The final ordinance will have its first reading at the Council’s January 11 meeting in enough time to get the land use regulation on the books by the March 1, 2016 deadline. The Council opted not to take a chance on losing its ability to regulate cultivation by missing that deadline.
Just last week, Inyo County Board of Supervisors chose to hold off on a county regulation on the advice of Rural County Representatives of California legislative analyst Paul Smith who maintained the deadline may be legislatively removed.
Council members ran the gamut from Joe Pecsi’s “it’s a gateway drug” to Karen Schwartz’ desire to remove layers of regulation.
After more than an hour of discussion, City Administrator Jim Tatum went through a checklist to test the consensus waters. The final ordinance, still subject to possible wordsmithing, should look something like this:
• Outdoor cultivation is still banned; indoor is okay within limits.

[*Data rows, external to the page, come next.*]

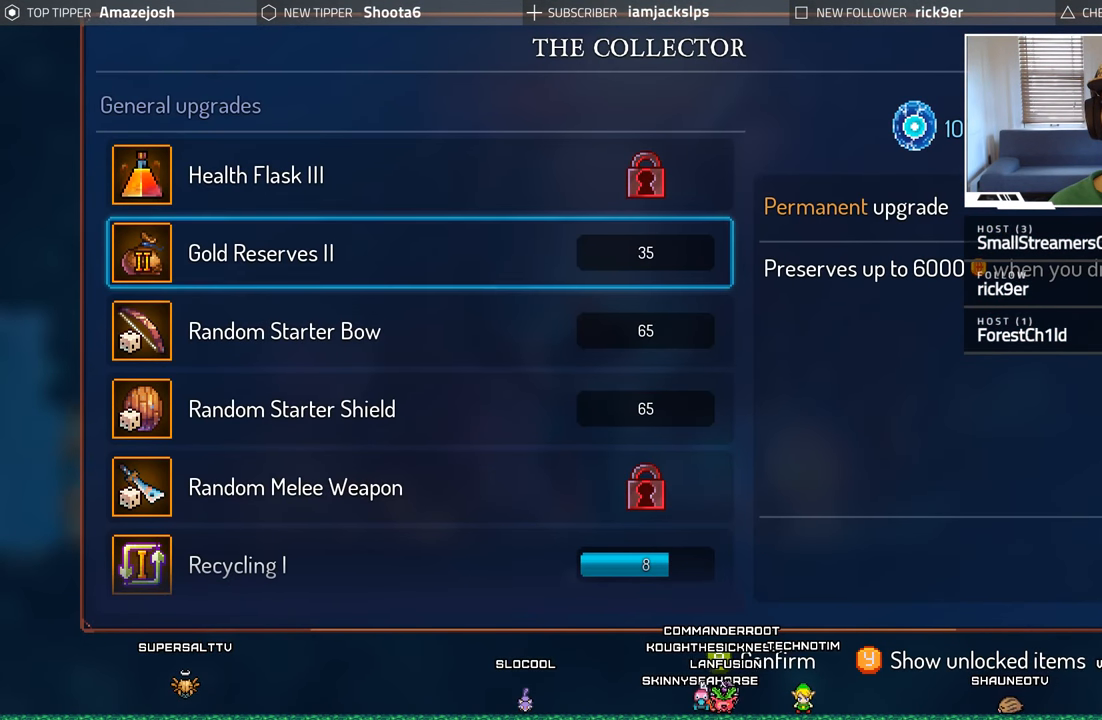
{"buttons": ["DPAD_DOWN"], "left_stick": "center", "right_stick": "center", "events": [[233, "DPAD_DOWN", "down"], [350, "DPAD_DOWN", "up"], [467, "DPAD_DOWN", "down"]]}
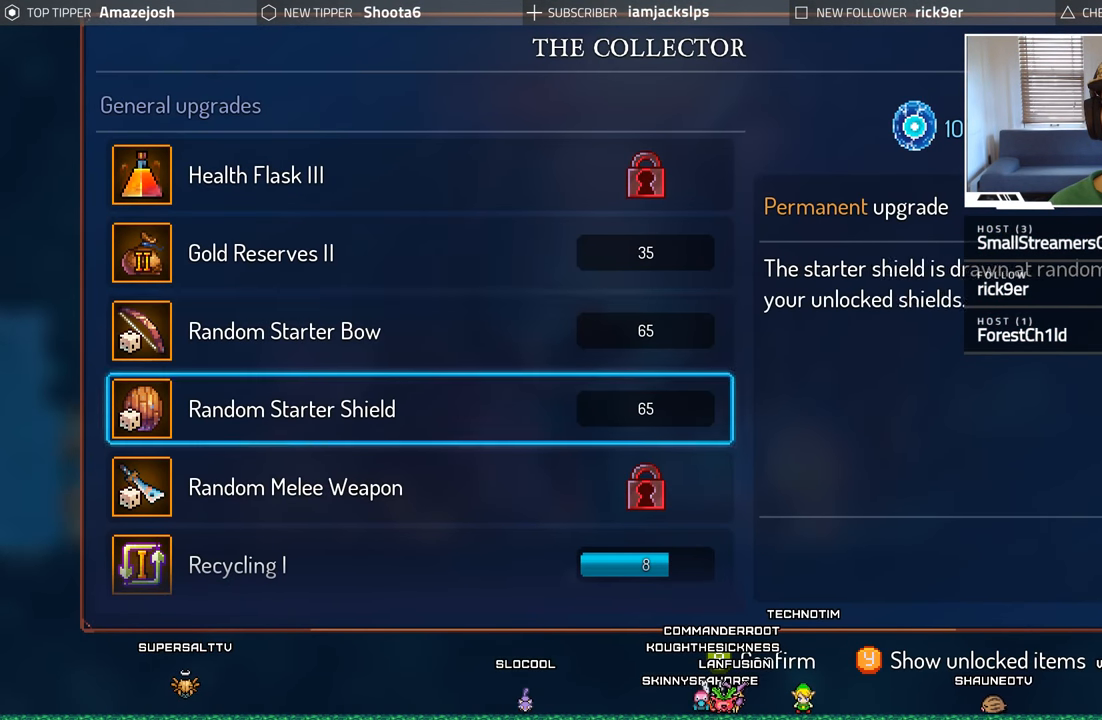
{"buttons": ["DPAD_DOWN"], "left_stick": "center", "right_stick": "center", "events": [[83, "DPAD_DOWN", "up"], [117, "DPAD_DOWN", "down"], [217, "DPAD_DOWN", "up"], [500, "DPAD_DOWN", "down"]]}
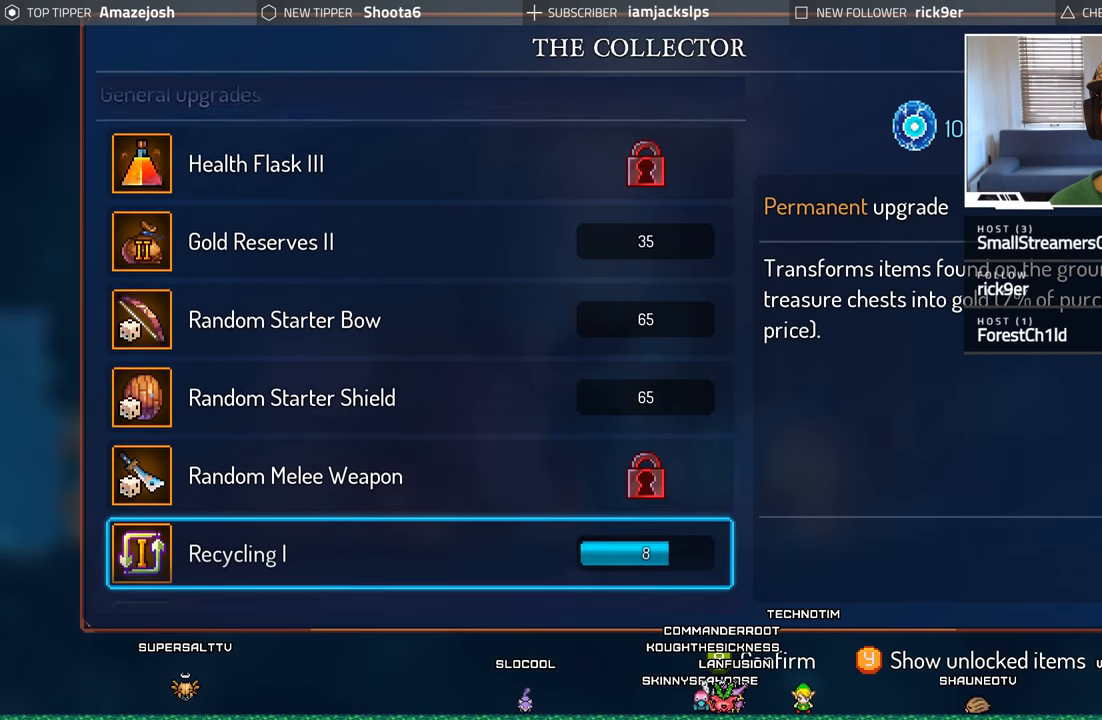
{"buttons": ["A"], "left_stick": "center", "right_stick": "center", "events": [[67, "DPAD_DOWN", "up"], [400, "A", "down"]]}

• Multi-family residences were added to single family homes as approved dwellings.
• The 600-foot buffer zones, the current state regulation, was kept in.

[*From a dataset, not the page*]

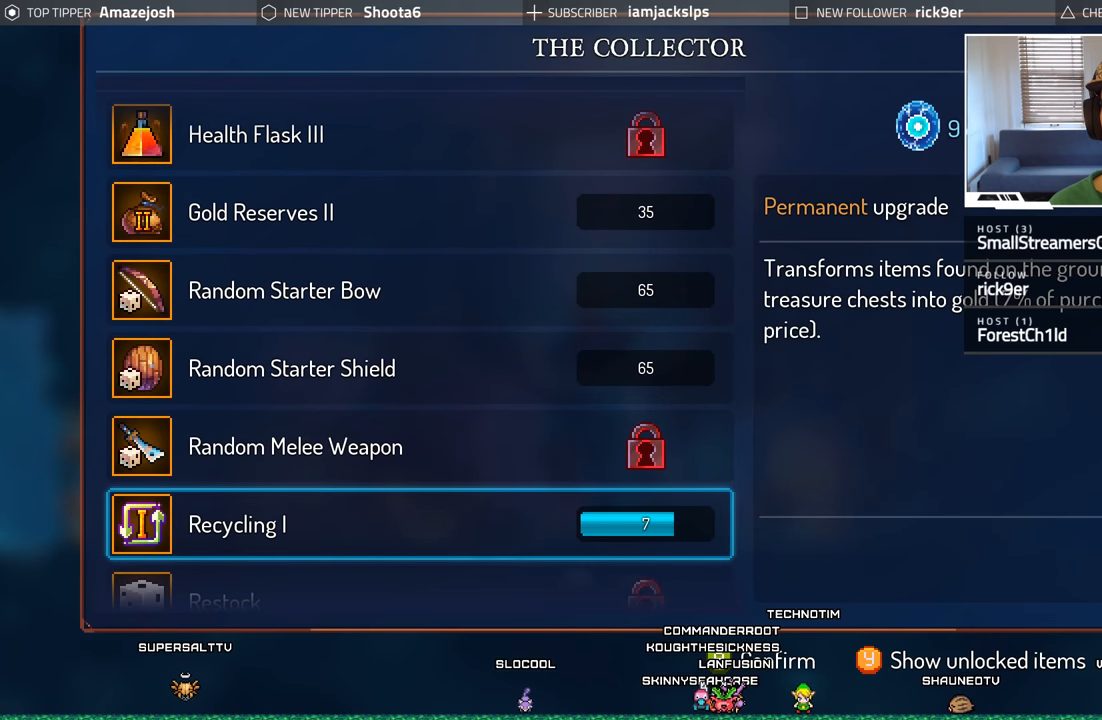
{"buttons": ["A"], "left_stick": "center", "right_stick": "center", "events": []}
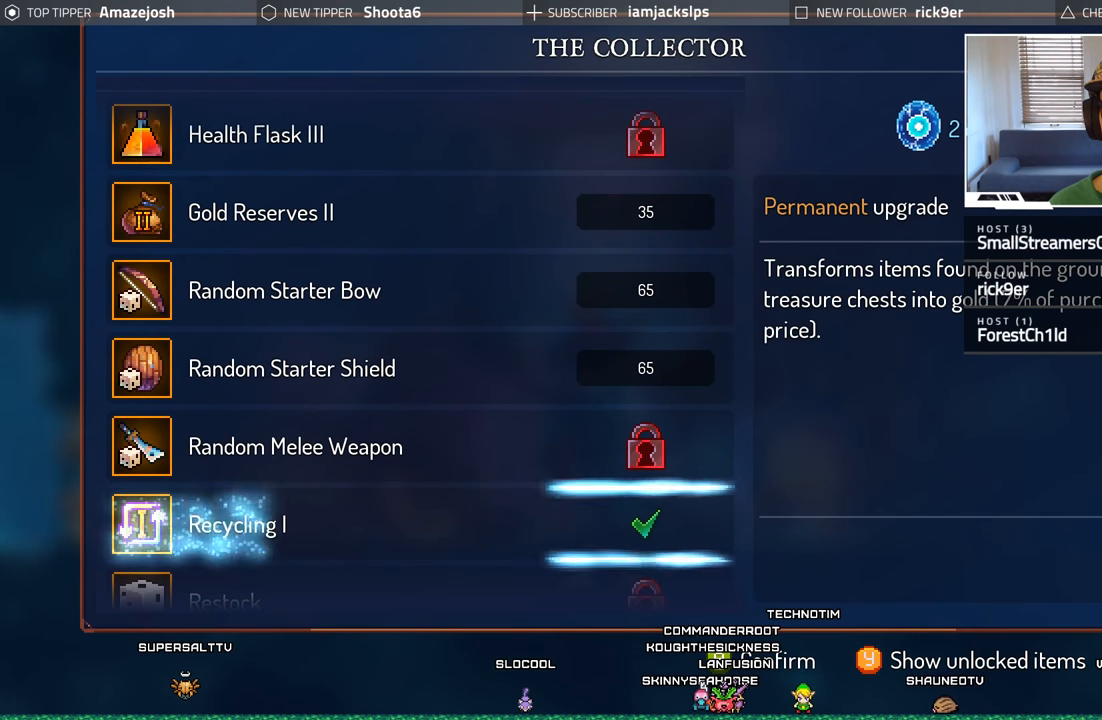
{"buttons": [], "left_stick": "center", "right_stick": "center", "events": [[84, "A", "up"]]}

• Households with occupants under 18 can grow medical marijuana. As Mayor Pat Gardner said “allow parents to be parents.”

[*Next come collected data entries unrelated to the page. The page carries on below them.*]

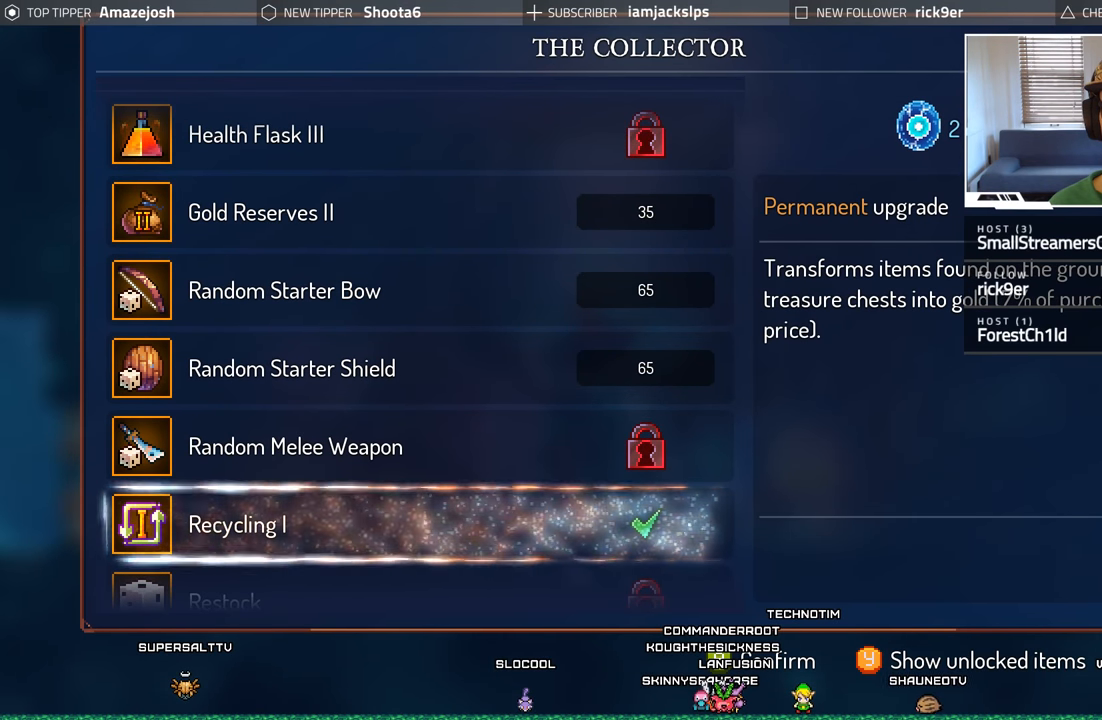
{"buttons": [], "left_stick": "center", "right_stick": "center", "events": [[17, "DPAD_DOWN", "down"], [134, "DPAD_DOWN", "up"]]}
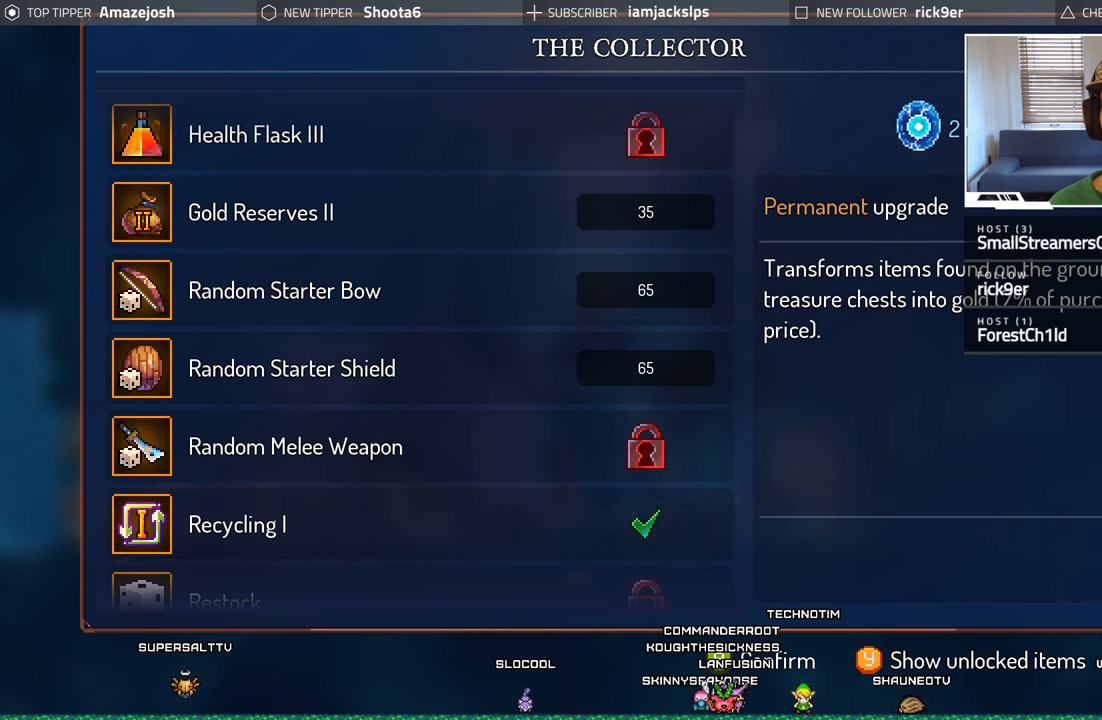
{"buttons": [], "left_stick": "center", "right_stick": "center", "events": []}
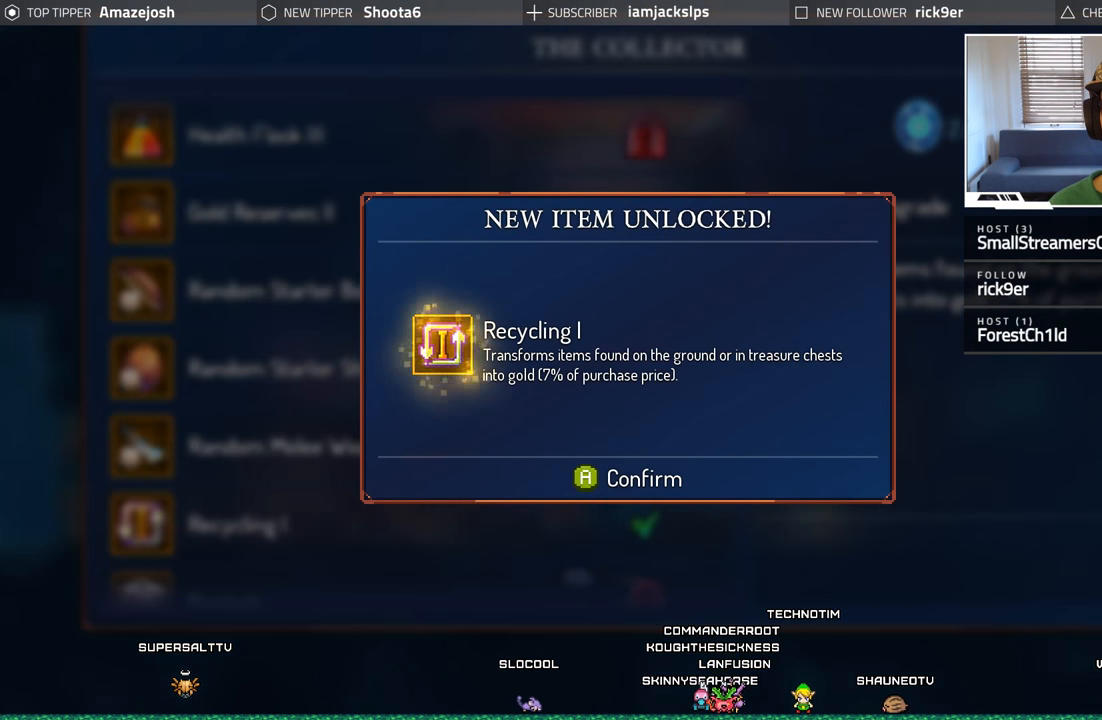
{"buttons": [], "left_stick": "center", "right_stick": "center", "events": [[250, "A", "down"], [350, "A", "up"]]}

• The sections defining when cultivation becomes a public nuisance stayed in.
• Permitting will follow the pattern of business licenses, going through department heads.
“Enforcement will be re-active, not pro-active,” said Tatum. Complaints would either go through the Bishop Police Department or the Building Department.
Planning Commissioner Hank Truxillo brought up the issue of who would be inspecting grow sites. The Commission had been adamant the BPD would not have the power to inspect a home cultivation operation on 24-hour notice. Tatum said that would depend on the nature of the complaint that triggered an inspection.
The longest debate centered on how much is too much. The sample ordinance presented by City Attorney Ryan Jones at the Commission meeting December 1 restricted the area occupied by the plants to 25 square feet. The Commission enlarged that to 100 square feet, the size of a small bedroom. The Council compromised, settling on 50 square feet or the state’s limit of six mature and 12 immature plants.
The Council avoided getting bogged down in a long debate over the validity of medical marijuana, accepting that opinions on its value were just as split as those on whether it was a gateway to more lethal drug use. As Council member Jim Ellis observed “things are changing.”
Currently without an ordinance banning cultivation, grow sites are legal within city limits. Schwartz asked if there were any issues surrounding cultivation. Tatum said no; Interim Police Chief Ted Stec said the big challenge was validating if someone needs medical marijuana. The Planning Commission answered that challenge simply: need is determined by physicians, not the police department.